We started out walking through the town towards the Brévent gondola lift.
The street went steeply uphill past many houses and apartment buildings, and ended at the bottom of the gondola lift. We have a sort of unlimited pass, which we bought on the first day at the counter, from a woman who warned me vigorously about the foolishness of taking babies up in the gondola.
(“Mais ce n’est pas interdit?” I asked. No, she told me, it wasn’t forbidden per se, it was only for my information, but the rapid pressure change was very bad for the eardrums, and she once knew a child who was six years old and they went up in the gondola and their eardrums ruptured and they couldn’t hear for a very long time. Possibly ever.)
Anyway, we climbed up the steps to the gondola, where we were stopped by an attendant who wanted to tell me how dangerous it was to take the baby up in the gondola.
“Mais ce n’est pas interdit?” I asked. No, he told me, it wasn’t forbidden, but the pressure changes are not good for a baby’s ears and I should give him something to drink.
Yes yes, I told him as he walked away, I will nurse the baby. Except I think I got the word wrong and I actually said that I would lick the baby. Let’s hope that he didn’t hear me. I do speak fairly fluently, in the sense that I can, you know, talk at a normal rate, but in all that flowing I make a lot of mistakes.

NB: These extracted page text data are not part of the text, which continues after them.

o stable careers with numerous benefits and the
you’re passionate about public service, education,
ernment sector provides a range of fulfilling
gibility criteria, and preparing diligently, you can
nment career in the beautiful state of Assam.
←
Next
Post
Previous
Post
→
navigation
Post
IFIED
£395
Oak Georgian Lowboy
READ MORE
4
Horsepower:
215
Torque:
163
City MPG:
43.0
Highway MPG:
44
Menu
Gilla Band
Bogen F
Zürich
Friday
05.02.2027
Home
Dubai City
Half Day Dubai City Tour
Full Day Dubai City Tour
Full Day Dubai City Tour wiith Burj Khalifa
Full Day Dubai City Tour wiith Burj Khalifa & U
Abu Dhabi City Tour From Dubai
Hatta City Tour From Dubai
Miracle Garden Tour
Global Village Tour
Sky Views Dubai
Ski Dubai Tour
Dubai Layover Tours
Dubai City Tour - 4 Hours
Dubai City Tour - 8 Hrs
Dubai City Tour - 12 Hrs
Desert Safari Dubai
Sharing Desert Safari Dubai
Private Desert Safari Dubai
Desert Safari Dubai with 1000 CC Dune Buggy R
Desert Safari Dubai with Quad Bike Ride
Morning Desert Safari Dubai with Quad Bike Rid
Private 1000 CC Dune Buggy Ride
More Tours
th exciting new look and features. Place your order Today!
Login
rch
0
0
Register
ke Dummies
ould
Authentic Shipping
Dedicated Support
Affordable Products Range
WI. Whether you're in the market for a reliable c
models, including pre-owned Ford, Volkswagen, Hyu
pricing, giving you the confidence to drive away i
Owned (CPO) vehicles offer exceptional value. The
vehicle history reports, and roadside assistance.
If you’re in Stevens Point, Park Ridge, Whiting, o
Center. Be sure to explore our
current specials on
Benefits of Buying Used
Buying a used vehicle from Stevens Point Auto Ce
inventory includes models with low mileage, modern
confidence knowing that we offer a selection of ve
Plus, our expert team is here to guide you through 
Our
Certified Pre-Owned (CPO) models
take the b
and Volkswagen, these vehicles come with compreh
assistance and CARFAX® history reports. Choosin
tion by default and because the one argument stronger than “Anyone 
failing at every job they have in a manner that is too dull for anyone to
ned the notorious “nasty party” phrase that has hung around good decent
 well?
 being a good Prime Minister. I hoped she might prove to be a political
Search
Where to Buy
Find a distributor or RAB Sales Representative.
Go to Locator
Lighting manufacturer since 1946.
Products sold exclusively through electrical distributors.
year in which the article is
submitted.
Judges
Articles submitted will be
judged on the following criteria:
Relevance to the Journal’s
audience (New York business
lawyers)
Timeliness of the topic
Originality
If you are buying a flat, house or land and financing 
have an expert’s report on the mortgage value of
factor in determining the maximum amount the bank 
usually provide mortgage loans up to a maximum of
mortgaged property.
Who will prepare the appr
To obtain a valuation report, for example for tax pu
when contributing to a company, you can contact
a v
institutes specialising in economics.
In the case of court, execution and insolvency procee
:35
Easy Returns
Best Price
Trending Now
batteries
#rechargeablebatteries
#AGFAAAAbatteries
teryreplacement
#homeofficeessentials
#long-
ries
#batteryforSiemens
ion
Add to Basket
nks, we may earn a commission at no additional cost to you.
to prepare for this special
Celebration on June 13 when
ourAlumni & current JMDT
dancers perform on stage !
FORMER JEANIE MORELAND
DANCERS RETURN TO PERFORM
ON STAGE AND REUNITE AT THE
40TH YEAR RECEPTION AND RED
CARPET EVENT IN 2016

So anyway, we herded everyone into the gondola and while we were in there I got the baby off my back and onto the breast. He struggled and complained, because it was hot in the gondola, but he did nurse a little, and his ears seemed to give him no trouble. I gave the 4yo a life saver to suck on. The others had to make do with periodic swallowing.
After watching them for a while and finishing lunch we went to hike around on the mountain. Mark put the four year old on a short rope for safety. He said it was easier than holding his hand.
We walked around and enjoyed the view. In one place we found a tiny little microclimate where we seemed to have been dropped into Northern Minnesota, except the bushes were myrtilles, bilberries (whortleberries), instead of blueberries, and the conifers were not the same conifers.
After that we were quite tired, so we went back down into town and rested several hours before heading out for dinner. We went away from the town center to a little restaurant with red-and-white checked tables, and got the last one that seated six.
I split the fondue savoyard with the 10yo and Mark, and we wondered if we’d made a mistake when a giant fuel burner was plunked onto our table inches away from the baby, who had no high chair and sat on our laps. I recommended the salade de chèvre chaud to my 14yo, who also ordered tagliatelle carbonara. The 4yo and 8yo each had the three-course menu enfant: assiette de saucisson (kind of a salad with several slices of salami), steak haché (think hamburger steak) with frites, and ice cream, all for €10.
The food was good. The fondue was nothing but torn baguettes speared on little forks and spun in the bubbling cheese sauce, excellent with the white wine I chose, and my 10yo who isn’t much into meat was pleased: “Mom,” he said, “this tastes like your beer cheese sauce!” The 14yo was ecstatic about his dinner. The younger ones ate the salami and the fries. The baby sat on my lap and gnawed on chunks of baguette, about which he was very happy.
We finished the meal with a slice of tarte aux myrtilles. My slice that is — everyone said, “I’m too full for dessert!” so I was the only one who ordered it, and then as soon as it arrived everyone changed their minds and wanted several bites. I can hardly blame them.
The people at the next table complimented us on our children’s behavior, saying that my daughter had une jolie mine and cooing at the baby. So: we won the game. Very satisfying.